Signe Baumane: Biography
Signe Baumane was born in 1964 in Auce, Latvia, and grew up mostly in Tukums, Latvia, and Sakhalin Island in the Soviet Union's Far East. Her son Haralds was born in 1987. She graduated from Moscow University in 1989 with a B.A. in Philosophy.
In 1991 she made her debut as scriptwriter, director, and artist with a two-minute animated film, The Witch and the Cow .
From 1991 to 1992 she lived in Moscow, and there illustrated two books, Little Red Riding Hood (Krasnaya Shapochka), and a book of poetry for children by Fred Solianov, The Gilded Rhino . Later in 1993 the Moscow Publishing Company, Album, published a a book of which she was both author and illustrator, The Book of the Tigers (Kniga Tigrov) .
In 1993 she returned to Riga to work on her next film, Tiny Shoes, which was completed in that year and would go on to take the Grand Prix at the International Women's Film Festival in Minsk, 1995.

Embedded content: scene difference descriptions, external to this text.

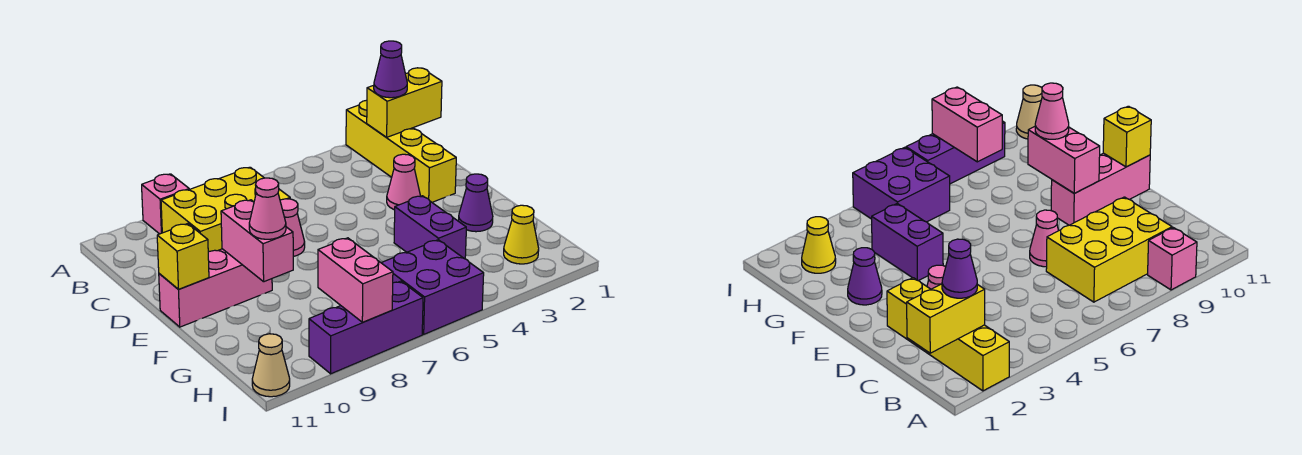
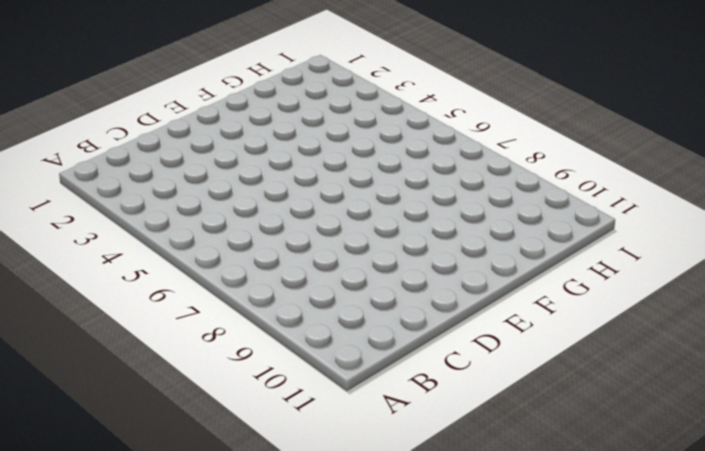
none -> yellow brick A2:D2 level 1
none -> pink brick A9 level 1
none -> yellow brick B7:C9 level 1

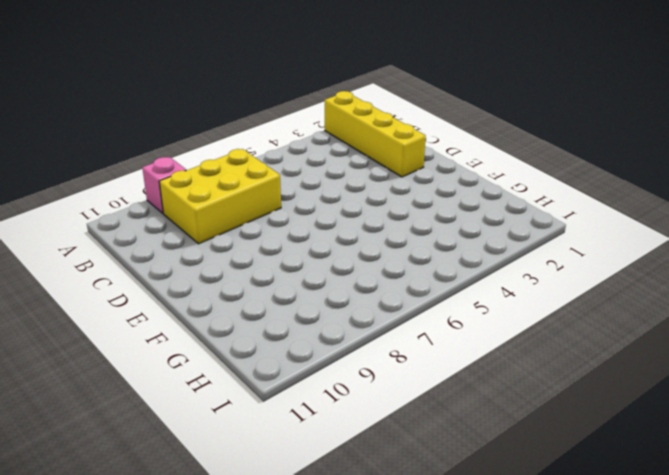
none -> pink cone D3 level 1
none -> pink cone D7 level 1
none -> pink brick E9:E11 level 1

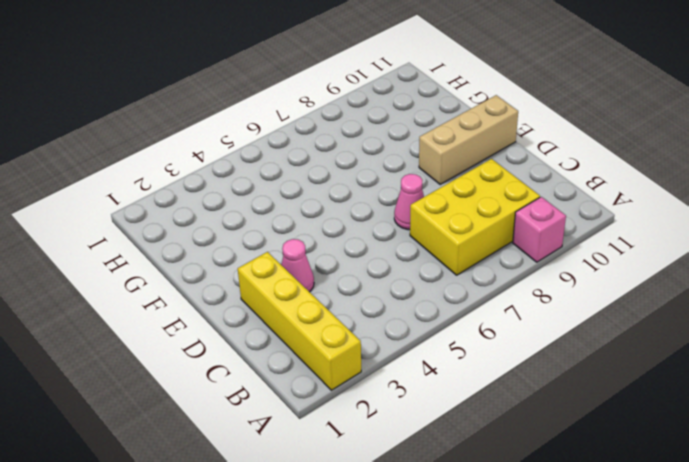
tan brick E9:E11 level 1 -> pink brick E9:E11 level 1
none -> purple cone F2 level 1
none -> purple brick F4:G4 level 1
none -> yellow cone H2 level 1

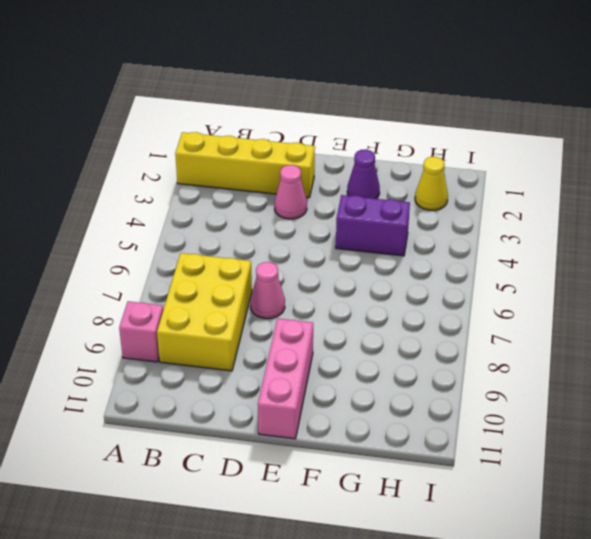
none -> purple brick H5:I6 level 1
none -> purple brick I7:I9 level 1
none -> tan cone I11 level 1

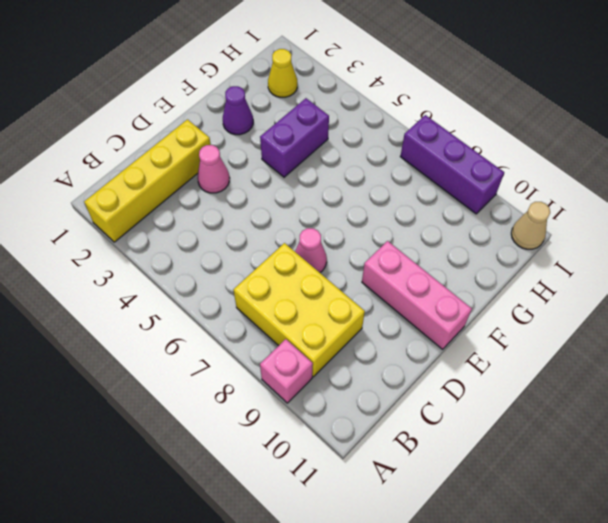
none -> purple brick H5:I6 level 1
none -> yellow brick B1:B2 level 2
none -> pink brick E9:F9 level 2

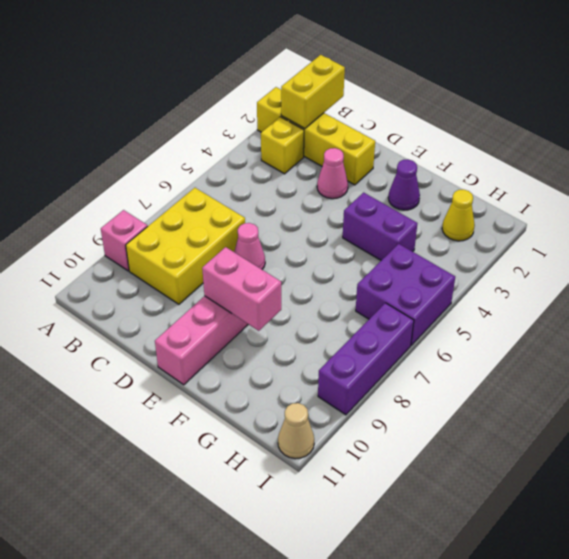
yellow brick B3 level 1 -> yellow brick E11 level 2
none -> pink brick H8:I8 level 2
none -> purple cone B2 level 3
none -> pink cone F9 level 3

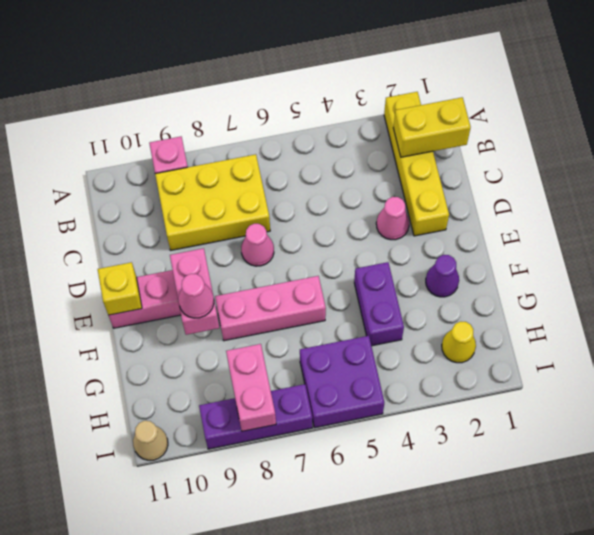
pink brick F6:F8 level 1 -> none
none -> purple cone B2 level 3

In 1993 she also worked for the puppet theater, Krumu Ezis, Riga, on the production of Sausage Water, designing puppets, costumes, and sets.
In 1994 she began work on her third film, The Gold of the Tigers, based on the story of her earlier book. Production of the film was completed in 1995.
In 1995 she illustrated the book, Why Angels Drive Scooters, by Stefan Randstrom, published in that year by Litorale Publishers, Helsinki.
In September of 1995 she moved to New York City where, in January 1996, she started work as production manager, color stylist, and cel painter for Bill Plympton's animated feature I Married a Strange Person . The film was completed in the spring of 1997. She subsequently worked on several other Bill Plympton short films: Sex and Violence (1997), The Exciting Life of a Tree (1998), More Sex and Violence (1998), an MTV pilot Helter Shelter (1998), Surprise Cinema (1999), and Eat (2001) and took over production of Bill's newest feature animation Mutant Aliens in the summer of 2000. The film was completed later that year.
In November 1998 she completed her fourth animated film, her first made in America, Love Story, which went to more than 20 film festivals around the world, and received several awards.
In 1999 she finished another film The Threatened One , an animated short and her personal interpretation of a poem by Jorge Luis Borges, part of an international film project featuring visual interpretations of poetry. The film was awarded in several film festivals.
In, 2000 She spent most of the year working with partner Josh Rechnitz on an ambitious 10 minute animated piece Natasha. It was completed in early 2001 and successfully hit the film festival circuit.
In 2001 she worked on animation inserts for a live action feature by Austin Chick, XX/XY and started work on animated pieces for a documentary film about the noted Russian artist Sitnikov by Andrei Zagdanski which was finished in the Spring of 2002.
In early 2002 she completed the animated short Five Fucking Fables . Shortly afterward, she returned to Latvia, where she was given grants by the Film Center Foundation and Culture Capital to make a ten-minute film. The film, Woman, premiered on September 21st in the Latvian Film Festival Arsenals. The same year, her documentary portrait Signe and.... was shot by the recognized Latvian documentary filmmaker Dzintra Geka.
Dentist, her latest film, was created during 2003 and 2004, while she was also working on Bill Plymptn's feature Hair High as a cel painter and camera assistant. Five Infomercials for Dentists, a parody based on the same characters of dentist and patient, accompanied Dentist for festival submissions in early 2005.
Signe has initiated and curated a number of independent animation programs and along with Patrick Smith and Bill Plympton is the organizing core of Square Footage Films, a group of New York independent animators that self-publishes and distributes DVDs of their own work.
Besides doing animation Signe has also worked as an illustrator for children's books at Santillana Publishing House, Puerto Rico. She is also working with McGraw-Hill, illustrating a textbook series for children.
Among her illustration clients is Utne Reader magazine.
In 1999 She received Permanent Resident Card as an Extraordinary Ability Alien.
From 2000 to 2002 she taught animation at Pratt Institute, and is periodically publishing parts of a novel about her adventures in New York in Una, a Latvian women's magazine.
She is a 2005 Fellow in Film of the New York Foundation for the Arts. In the same year, she received an individual artist grant from The Jerome Foundation, and in May 2005 she became a member of the Academy of Motion Pictures and Sciences.